Em quatro atos, a peça conta alguns dias na vida de uma família comum em uma cidade de província. O pai e a mãe não compreendem as atitudes dos filhos. Os filhos se consideram mais inteligentes e atualizados que os pais. A casa é cheia de gente, filhos, agregados, pensionistas, conhecidos. As brigas e discussões são constantes.

 

Parece “A grande família” ou “Sai de baixo” ou “Vai que cola”, sem o humor, somente com as brigas.

 

Além da incompreensão mútua entre quase todos os personagens, o fio de enredo é o seguinte: Tatiana, 28 anos, professora, insatisfeita, passou da idade de casar, gosta de Nil, 27 anos, maquinista de trem, agregado e “filho adotivo” da família. Nil gosta de Pôlia, 21 anos, costureira, e a pede em casamento. Piôtr, irmão de Tatiana, 26 anos, ainda estudante que foi expulso da universidade, insatisfeito, sem rumo, gosta da viúva e festeira Eliêna, 24 anos. Ele receia se comprometer com uma viúva alegre e os pais seriam contra.

 

Resultado: Tatiana, ao saber do compromisso entre Nil e Pôlia tenta um ineficaz suicídio: engole amoníaco e nada resulta disso. Tatiana fica pelos cantos. Piôtr enfim rebela-se e diz que vai morar com Eliêna.

 

Isso acontece no meio de brigas e gritos e discussões.

 

Górki pretendia a crítica da pequena burguesia, ou seja da classe média.

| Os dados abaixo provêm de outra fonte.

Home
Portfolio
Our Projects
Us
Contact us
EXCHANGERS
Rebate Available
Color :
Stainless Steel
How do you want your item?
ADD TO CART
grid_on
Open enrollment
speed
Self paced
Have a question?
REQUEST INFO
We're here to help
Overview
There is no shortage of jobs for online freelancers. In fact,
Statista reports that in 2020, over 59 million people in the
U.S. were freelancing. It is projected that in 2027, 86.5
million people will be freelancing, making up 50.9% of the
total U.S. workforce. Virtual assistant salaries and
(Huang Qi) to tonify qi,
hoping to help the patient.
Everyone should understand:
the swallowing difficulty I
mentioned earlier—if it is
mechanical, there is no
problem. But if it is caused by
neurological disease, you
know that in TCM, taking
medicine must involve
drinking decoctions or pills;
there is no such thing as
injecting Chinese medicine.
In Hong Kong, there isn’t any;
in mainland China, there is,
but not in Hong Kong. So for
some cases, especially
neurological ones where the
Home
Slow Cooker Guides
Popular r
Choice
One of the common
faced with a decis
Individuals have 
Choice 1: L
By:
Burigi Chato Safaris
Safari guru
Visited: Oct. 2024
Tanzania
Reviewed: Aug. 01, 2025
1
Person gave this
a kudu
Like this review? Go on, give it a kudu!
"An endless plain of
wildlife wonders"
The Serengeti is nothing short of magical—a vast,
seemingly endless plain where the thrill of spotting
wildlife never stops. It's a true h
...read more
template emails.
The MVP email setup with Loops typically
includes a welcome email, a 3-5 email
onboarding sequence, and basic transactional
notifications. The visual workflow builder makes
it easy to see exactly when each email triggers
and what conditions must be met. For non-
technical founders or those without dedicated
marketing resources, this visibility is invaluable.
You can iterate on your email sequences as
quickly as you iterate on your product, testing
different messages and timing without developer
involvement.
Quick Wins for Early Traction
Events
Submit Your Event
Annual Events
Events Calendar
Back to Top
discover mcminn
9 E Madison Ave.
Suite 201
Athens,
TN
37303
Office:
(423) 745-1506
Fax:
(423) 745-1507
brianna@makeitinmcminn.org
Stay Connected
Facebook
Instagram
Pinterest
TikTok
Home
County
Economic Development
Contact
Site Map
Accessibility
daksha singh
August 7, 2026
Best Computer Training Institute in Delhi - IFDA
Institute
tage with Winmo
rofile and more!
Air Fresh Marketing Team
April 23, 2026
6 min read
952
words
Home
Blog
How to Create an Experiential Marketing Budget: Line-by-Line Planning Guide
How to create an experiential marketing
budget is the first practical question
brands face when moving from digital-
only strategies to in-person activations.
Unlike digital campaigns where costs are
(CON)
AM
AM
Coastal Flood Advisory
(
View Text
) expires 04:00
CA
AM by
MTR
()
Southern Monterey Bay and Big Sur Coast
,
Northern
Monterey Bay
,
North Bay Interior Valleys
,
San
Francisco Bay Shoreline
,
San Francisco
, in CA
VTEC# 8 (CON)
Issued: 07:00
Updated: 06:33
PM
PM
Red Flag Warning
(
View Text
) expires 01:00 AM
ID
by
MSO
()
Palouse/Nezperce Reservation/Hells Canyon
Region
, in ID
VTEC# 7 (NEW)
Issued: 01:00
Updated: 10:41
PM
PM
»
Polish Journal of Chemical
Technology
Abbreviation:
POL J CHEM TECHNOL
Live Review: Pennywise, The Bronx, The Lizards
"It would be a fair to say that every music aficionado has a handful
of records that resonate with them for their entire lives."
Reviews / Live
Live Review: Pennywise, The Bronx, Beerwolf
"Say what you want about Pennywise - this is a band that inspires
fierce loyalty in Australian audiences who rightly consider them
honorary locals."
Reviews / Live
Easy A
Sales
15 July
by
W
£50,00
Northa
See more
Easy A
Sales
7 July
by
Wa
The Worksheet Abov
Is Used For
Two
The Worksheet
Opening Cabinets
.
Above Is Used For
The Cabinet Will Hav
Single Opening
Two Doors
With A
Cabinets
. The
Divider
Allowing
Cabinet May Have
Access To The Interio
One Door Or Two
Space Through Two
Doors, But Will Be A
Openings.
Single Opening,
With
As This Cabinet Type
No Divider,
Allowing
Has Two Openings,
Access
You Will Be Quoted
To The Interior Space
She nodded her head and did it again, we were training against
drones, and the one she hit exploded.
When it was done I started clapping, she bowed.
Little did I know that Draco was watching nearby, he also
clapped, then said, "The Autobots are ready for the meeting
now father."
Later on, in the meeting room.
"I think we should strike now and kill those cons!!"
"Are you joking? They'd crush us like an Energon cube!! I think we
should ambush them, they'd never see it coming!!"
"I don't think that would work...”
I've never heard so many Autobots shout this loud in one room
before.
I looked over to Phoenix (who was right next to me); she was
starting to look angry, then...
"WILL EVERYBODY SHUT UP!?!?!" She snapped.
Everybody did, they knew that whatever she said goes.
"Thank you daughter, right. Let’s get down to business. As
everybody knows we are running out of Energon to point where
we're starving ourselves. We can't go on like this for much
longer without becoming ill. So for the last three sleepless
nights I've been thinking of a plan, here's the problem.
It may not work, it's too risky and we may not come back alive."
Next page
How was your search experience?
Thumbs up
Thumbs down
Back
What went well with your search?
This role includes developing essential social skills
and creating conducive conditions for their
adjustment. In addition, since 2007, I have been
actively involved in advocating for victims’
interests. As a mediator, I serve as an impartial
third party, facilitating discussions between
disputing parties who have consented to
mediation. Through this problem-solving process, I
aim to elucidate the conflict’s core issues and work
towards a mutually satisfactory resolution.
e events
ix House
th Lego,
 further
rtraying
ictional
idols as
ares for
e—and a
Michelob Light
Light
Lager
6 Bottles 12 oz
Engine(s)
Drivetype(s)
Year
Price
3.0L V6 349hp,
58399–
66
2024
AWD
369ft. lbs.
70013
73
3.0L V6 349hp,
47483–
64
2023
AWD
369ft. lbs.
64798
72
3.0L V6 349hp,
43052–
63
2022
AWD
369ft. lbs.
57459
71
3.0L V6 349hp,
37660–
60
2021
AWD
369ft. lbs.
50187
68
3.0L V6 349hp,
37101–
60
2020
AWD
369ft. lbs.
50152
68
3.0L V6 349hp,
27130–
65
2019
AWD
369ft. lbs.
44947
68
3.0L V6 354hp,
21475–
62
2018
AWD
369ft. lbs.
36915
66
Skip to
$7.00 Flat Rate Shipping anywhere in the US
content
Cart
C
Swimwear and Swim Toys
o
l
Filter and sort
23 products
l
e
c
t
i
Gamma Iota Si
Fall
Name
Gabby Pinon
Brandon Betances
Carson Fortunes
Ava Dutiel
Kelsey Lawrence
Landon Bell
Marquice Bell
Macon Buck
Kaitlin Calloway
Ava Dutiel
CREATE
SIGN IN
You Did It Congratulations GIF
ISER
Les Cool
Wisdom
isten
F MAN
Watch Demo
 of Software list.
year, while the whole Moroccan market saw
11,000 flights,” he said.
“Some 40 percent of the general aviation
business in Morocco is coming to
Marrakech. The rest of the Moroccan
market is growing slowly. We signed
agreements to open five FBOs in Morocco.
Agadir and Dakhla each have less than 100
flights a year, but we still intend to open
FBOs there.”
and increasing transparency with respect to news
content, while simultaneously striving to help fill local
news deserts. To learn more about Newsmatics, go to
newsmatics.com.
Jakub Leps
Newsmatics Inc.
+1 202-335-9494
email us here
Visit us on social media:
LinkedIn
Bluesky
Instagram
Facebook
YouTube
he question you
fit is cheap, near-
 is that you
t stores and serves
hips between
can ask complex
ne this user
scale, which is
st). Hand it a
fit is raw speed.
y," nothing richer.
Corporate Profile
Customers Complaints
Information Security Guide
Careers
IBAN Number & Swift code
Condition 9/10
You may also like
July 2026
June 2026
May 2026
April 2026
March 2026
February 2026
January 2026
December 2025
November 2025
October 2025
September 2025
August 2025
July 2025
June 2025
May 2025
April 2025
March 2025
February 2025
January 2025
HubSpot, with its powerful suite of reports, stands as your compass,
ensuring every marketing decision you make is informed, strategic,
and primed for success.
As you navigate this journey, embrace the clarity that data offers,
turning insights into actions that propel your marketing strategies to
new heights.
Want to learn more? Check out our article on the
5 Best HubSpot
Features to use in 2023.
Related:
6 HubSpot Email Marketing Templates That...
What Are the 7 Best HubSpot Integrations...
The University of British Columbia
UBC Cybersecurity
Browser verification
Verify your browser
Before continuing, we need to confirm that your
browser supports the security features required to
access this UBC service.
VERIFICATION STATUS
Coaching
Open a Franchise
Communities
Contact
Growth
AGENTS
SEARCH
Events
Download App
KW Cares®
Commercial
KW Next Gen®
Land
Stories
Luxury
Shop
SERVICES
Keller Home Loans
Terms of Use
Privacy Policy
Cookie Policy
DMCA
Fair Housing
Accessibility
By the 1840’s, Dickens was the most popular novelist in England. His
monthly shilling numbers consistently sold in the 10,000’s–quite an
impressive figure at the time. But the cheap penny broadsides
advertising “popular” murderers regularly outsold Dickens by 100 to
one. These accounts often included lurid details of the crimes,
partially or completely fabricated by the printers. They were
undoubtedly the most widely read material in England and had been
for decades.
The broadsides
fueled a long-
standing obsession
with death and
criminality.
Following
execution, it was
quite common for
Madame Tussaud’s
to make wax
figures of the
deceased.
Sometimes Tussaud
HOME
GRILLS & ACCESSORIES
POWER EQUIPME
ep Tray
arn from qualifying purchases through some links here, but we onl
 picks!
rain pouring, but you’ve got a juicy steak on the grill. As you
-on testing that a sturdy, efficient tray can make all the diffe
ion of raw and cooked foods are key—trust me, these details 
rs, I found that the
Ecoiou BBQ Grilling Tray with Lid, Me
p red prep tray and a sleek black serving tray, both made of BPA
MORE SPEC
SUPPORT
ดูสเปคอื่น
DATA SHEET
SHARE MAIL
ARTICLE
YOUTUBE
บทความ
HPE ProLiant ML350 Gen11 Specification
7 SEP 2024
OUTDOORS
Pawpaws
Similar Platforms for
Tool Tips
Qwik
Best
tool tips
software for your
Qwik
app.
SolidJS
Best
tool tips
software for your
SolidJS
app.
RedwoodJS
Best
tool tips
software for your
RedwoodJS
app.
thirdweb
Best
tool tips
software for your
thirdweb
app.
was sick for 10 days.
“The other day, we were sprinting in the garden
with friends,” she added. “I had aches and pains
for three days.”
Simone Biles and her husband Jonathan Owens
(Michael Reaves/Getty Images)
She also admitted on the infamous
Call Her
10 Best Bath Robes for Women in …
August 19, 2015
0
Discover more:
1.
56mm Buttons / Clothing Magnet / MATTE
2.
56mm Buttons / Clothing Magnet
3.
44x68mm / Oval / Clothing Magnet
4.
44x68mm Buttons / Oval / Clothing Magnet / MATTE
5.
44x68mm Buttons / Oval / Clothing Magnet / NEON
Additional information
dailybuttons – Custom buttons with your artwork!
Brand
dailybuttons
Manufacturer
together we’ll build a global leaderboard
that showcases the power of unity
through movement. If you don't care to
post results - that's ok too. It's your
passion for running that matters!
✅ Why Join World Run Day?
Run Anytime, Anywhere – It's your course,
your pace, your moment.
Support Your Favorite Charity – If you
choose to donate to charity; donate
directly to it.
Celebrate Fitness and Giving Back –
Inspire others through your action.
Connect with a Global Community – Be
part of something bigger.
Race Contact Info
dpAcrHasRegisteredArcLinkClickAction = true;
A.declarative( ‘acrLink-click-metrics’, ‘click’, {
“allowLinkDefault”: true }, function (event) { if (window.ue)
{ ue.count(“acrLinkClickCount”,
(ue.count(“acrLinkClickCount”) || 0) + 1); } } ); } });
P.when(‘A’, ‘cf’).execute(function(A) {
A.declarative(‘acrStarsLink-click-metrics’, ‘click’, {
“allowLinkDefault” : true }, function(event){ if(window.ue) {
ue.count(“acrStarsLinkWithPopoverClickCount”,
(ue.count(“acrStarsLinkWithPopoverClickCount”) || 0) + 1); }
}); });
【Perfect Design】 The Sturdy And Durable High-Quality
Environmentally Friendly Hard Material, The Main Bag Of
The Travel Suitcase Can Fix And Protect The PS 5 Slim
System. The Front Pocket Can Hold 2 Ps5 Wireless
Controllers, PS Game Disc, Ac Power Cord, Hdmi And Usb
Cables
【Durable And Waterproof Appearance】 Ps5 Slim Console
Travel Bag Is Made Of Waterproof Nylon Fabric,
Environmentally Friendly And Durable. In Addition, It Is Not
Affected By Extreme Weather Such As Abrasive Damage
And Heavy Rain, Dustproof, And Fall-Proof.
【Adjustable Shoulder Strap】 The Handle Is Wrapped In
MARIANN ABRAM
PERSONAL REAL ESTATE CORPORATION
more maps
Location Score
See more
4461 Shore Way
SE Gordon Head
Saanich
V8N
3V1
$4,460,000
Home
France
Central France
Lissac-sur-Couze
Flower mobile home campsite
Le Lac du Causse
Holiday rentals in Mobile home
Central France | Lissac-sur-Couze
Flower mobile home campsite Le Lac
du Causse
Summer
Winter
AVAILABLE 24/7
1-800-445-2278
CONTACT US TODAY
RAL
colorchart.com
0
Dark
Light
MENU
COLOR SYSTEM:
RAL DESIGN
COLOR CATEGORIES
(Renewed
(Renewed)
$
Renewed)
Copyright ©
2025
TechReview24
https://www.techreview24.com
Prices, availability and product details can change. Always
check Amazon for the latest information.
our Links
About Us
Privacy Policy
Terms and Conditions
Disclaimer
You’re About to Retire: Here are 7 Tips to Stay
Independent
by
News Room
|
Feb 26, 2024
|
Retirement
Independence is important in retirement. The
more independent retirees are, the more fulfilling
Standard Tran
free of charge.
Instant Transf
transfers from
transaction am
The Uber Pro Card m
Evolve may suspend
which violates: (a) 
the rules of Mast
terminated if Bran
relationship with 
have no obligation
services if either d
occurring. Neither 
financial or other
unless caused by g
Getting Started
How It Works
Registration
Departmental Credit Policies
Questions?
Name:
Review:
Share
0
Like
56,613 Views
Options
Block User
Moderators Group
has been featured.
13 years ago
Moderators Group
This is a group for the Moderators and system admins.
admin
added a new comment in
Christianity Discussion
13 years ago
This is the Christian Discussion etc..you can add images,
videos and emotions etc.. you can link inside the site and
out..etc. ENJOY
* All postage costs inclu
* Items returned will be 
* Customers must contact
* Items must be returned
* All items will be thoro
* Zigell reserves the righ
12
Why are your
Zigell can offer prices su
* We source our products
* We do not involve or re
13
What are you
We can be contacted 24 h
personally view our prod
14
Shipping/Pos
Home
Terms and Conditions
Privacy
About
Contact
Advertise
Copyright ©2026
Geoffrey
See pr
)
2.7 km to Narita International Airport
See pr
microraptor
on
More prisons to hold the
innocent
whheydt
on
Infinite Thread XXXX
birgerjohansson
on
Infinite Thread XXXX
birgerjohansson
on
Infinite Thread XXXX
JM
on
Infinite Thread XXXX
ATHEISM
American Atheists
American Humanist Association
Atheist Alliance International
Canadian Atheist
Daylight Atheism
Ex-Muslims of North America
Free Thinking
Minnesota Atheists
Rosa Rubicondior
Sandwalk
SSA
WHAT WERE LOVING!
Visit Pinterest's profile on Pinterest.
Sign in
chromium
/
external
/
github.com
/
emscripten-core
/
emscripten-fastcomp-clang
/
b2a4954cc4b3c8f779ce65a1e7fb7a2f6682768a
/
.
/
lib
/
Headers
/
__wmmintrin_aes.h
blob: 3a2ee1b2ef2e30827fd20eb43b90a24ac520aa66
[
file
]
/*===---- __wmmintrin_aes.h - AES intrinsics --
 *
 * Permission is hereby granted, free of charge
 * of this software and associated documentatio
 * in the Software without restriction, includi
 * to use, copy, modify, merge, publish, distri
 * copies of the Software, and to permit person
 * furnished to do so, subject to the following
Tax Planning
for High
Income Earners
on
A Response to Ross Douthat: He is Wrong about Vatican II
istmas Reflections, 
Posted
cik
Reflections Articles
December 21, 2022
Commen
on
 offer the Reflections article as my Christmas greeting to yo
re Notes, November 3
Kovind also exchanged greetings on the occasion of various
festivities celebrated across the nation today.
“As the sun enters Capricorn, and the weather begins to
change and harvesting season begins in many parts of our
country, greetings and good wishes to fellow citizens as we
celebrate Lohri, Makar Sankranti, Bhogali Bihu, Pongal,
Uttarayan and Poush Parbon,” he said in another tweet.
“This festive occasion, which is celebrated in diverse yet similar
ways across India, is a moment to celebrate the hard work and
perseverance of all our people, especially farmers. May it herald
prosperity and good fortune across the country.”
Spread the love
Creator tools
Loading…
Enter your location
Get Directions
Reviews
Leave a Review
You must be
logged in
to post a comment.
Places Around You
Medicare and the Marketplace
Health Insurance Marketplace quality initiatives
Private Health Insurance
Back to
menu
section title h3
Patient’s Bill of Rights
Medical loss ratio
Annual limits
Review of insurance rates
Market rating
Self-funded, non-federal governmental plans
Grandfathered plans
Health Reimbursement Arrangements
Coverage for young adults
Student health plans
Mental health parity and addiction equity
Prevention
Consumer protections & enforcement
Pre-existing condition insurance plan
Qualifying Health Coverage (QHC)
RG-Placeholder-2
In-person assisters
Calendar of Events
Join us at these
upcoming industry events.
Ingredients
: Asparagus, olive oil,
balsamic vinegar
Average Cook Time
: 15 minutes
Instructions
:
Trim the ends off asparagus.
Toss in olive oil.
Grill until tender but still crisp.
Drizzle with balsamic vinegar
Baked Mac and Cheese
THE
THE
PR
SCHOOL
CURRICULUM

Ou seja, nas palavras dele, “destruir os pontos de vista já estabelecidos sobre a vida e as pessoas”. Todavia, o enredo, hoje, é atual e defasado ao mesmo tempo. Atual porque pais e filhos sempre irão ter atritos e certo nível de incompreensão mútua. Defasada porque dificilmente haveria problemas em um filho casar com uma viúva; Tatiana poderia ficar amuada pelos cantos ao ser rejeitada, mas ter 28 anos, ser professora e não ser casada é até motivo de orgulho, hoje.

 

Ah, a gente poderia dizer: Shakespeare, por exemplo, é totalmente anacrônico, nem existem mais reis e príncipes, batalhas e castelos e bruxas. Mas Shakespeare e Eurípides conseguem ser ainda atuais porque as questões inseridas nas peças deles são universais: amor intenso, traição, fúria, loucura, suicídios, assassinatos por ambição e por vingança, e assim por diante.

 

Ao retratar brigas comezinhas no interior de uma família, Górki não alcança profundidade e perenidade.